This Jupyter Notebook loads CMIP6 NetCDF files, extracts climate variables for selected locations, converts the data into pandas DataFrames, and exports the results as CSV files for further analysis.

In [None]:
from pathlib import Path
import xarray as xr
import logging

# Configure logging
logging.basicConfig(level=logging.INFO, format="%(asctime)s - %(levelname)s - %(message)s")

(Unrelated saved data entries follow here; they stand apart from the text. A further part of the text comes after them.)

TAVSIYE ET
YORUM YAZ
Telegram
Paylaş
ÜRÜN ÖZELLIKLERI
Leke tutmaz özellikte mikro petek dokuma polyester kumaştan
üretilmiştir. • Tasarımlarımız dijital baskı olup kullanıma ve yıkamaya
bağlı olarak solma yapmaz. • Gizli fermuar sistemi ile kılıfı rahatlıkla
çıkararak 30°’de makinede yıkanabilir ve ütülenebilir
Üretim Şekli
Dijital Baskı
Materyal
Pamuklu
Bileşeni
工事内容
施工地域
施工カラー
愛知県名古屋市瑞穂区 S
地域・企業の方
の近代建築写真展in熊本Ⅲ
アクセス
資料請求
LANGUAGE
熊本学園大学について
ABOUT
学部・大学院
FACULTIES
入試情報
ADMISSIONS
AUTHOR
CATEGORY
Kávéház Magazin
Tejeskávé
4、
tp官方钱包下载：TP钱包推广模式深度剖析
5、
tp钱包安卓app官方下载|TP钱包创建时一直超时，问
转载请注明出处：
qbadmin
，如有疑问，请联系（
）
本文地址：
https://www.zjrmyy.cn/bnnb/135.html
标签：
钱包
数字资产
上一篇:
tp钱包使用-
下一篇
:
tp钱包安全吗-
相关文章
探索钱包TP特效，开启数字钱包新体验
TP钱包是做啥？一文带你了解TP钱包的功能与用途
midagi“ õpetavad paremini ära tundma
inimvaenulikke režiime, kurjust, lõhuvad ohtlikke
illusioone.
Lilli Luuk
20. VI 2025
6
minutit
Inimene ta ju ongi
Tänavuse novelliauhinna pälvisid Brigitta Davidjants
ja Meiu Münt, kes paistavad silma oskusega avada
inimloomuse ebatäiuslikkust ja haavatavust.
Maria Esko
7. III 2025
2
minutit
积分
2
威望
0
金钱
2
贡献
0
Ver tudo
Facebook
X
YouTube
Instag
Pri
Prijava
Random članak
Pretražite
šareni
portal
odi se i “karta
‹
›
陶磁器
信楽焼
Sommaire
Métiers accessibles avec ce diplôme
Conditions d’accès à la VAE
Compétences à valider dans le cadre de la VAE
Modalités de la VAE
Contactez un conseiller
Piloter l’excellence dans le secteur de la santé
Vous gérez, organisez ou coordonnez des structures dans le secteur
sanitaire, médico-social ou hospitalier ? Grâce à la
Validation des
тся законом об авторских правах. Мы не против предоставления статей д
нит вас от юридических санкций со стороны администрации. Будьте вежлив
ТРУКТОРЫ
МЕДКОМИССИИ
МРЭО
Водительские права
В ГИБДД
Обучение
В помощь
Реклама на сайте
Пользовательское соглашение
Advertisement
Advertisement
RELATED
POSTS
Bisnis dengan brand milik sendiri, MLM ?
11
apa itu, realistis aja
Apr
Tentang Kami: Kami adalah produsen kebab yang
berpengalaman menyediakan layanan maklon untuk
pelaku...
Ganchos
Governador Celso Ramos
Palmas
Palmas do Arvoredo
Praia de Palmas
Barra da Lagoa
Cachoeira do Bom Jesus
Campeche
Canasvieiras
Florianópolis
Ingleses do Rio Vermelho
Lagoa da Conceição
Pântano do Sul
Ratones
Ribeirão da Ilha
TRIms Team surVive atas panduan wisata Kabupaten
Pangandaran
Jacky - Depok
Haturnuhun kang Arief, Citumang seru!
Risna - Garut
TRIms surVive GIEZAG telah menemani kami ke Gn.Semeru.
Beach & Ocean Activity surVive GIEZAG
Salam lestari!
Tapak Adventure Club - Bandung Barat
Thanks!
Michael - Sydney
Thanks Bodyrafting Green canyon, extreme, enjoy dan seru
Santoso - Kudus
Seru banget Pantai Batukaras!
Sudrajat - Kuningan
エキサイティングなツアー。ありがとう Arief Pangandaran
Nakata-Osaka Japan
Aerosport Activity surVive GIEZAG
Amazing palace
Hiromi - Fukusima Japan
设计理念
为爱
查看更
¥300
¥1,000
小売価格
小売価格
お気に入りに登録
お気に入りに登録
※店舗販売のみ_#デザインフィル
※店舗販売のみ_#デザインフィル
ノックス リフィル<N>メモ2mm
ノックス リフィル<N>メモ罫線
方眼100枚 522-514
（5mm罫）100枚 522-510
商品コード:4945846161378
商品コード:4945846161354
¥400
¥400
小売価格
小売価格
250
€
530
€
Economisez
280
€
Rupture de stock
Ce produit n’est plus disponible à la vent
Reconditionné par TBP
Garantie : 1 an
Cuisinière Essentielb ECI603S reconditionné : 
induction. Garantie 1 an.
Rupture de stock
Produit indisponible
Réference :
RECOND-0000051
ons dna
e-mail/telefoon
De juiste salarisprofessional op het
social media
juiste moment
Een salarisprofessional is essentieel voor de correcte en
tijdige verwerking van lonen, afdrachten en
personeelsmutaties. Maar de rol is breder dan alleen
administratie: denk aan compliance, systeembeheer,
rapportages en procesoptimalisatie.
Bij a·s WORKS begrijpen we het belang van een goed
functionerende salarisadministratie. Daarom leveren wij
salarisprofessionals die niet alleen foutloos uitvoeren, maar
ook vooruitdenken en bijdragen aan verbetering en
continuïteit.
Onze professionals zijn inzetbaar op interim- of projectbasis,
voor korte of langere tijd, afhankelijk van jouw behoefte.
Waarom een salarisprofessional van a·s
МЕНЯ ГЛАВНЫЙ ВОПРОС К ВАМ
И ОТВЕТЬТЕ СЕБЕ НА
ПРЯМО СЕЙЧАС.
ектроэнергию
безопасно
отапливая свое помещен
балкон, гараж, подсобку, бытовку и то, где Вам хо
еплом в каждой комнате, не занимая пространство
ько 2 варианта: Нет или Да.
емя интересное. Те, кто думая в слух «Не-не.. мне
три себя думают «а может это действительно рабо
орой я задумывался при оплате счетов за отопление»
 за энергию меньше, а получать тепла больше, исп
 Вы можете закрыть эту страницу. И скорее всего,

# Define dataset directory
DATA_DIR = Path("datasets")

# Define locations for each model
LOCATIONS = {
    "UKESM1-0-LL": {"city": "London", "lat": 51.5, "lon": -0.1},
    "MIROC6": {"city": "Tokyo", "lat": 35.7, "lon": 139.7},
    "CESM2-WACCM": {"city": "Los Angeles", "lat": 34.05, "lon": -118.25},
}

# Define the experiments (ssp245 and ssp585) and variables (tas, pr)
EXPERIMENTS = ["ssp245", "ssp585"]
VARIABLES = ["tas", "pr"]

# Function to extract data for a given model and variable
def extract_location_data(model, experiment, variable):
    """Extracts time-series data for a specific model and city location."""
    file_path = DATA_DIR / f"cmip6_{variable}_{experiment}_{model}.nc"
    
    if not file_path.exists():
        logging.warning(f"File not found: {file_path}")
        return None

    logging.info(f"Processing {file_path} for {LOCATIONS[model]['city']}...")
    
    # Load dataset
    ds = xr.open_dataset(file_path)

    # Extract location details
    city = LOCATIONS[model]["city"]
    target_lat = LOCATIONS[model]["lat"]
    target_lon = LOCATIONS[model]["lon"]

    # Find the nearest grid point
    ds_nearest = ds.sel(lat=target_lat, lon=target_lon, method="nearest")

    # Convert to DataFrame for easy handling
    df = ds_nearest.to_dataframe().reset_index()

    # Save extracted data
    output_file = DATA_DIR / f"{model}_{variable}_{experiment}_{city}.csv"
    df.to_csv(output_file, index=False)
    logging.info(f"Saved extracted data to {output_file}")

    return df

# Loop through models, experiments, and variables
for model in LOCATIONS.keys():
    for experiment in EXPERIMENTS:
        for variable in VARIABLES:
            extract_location_data(model, experiment, variable)

logging.info("Extraction complete.")